Le contenu suivant a été fourni par des partenaires externes. Nous ne pouvons ainsi pas garantir son accessibilité à tous les utilisateurs.

Le Tribunal pénal fédéral a ajourné lundi le procès contre trois Hells Angels zurichois et leur ex-président pour carences en lien avec des pièces à conviction. Les avocats des accusés ont de leur côté exigé le classement de la procédure ou la libération de leurs clients.

Selon eux, le Ministère public de la Confédération (MPC) aurait fondé son accusation sur des preuves illégalement obtenues. Les mesures de surveillance engagées sur présomption de formation d'une organisation criminelle ne reposent sur aucun soupçon initial, a expliqué l'un des avocats. Le MPC a mené une sorte de pêche aux renseignements, misant sur la chance, selon lui.

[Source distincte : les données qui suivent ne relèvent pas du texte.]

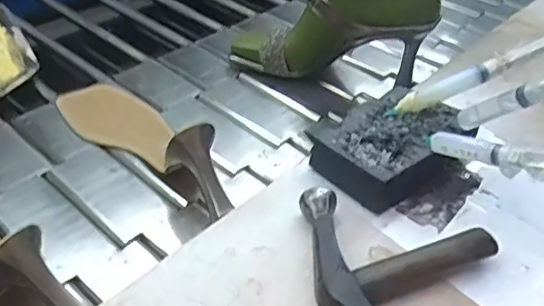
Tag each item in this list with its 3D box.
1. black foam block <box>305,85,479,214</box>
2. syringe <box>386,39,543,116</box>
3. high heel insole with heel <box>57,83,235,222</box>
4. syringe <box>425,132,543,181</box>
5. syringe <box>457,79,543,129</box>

L'avocat a aussi signalé qu'un tri de l'ensemble des éléments de preuve n'avait pas pu être mené à bien. Cela tant pour des raisons techniques que faute de temps suffisant.

Preuves incomplètes

Le Tribunal pénal fédéral a décidé d'ajourner le procès. Il a estimé que les moyens de preuves sont incomplets et présentés dans un ordre incompréhensible. La cour lui donne jusqu'au 21 novembre pour y remédier. Parmi eux figurent des écoutes téléphoniques et des documents provenant de caméras de surveillance.

Le MPC est prié non seulement de compléter et de réorganiser les éléments de preuve mais aussi de les sauvegarder de façon à ce que les personnes concernées puissent les classer sans problème. La cour lui demande aussi de produire une liste chronologique permettant de retrouver sans problème telle ou telle prise de vue.

La procédure se dégonfle

La date de la reprise du procès n'a pas été précisée. Elle doit tenir compte de la possibilité offerte à la défense d'examiner l'ensemble des pièces à conviction.

La procédure lancée contre les Hells Angels s'est déjà dégonflée, le MPC ayant renoncé à inculper les motards pour formation d'une organisation criminelle. Ils doivent toutefois encore répondre de tentative de chantage, d'infractions à la loi sur les stupéfiants, de tentative de brigandage et d'une tentative de séquestration.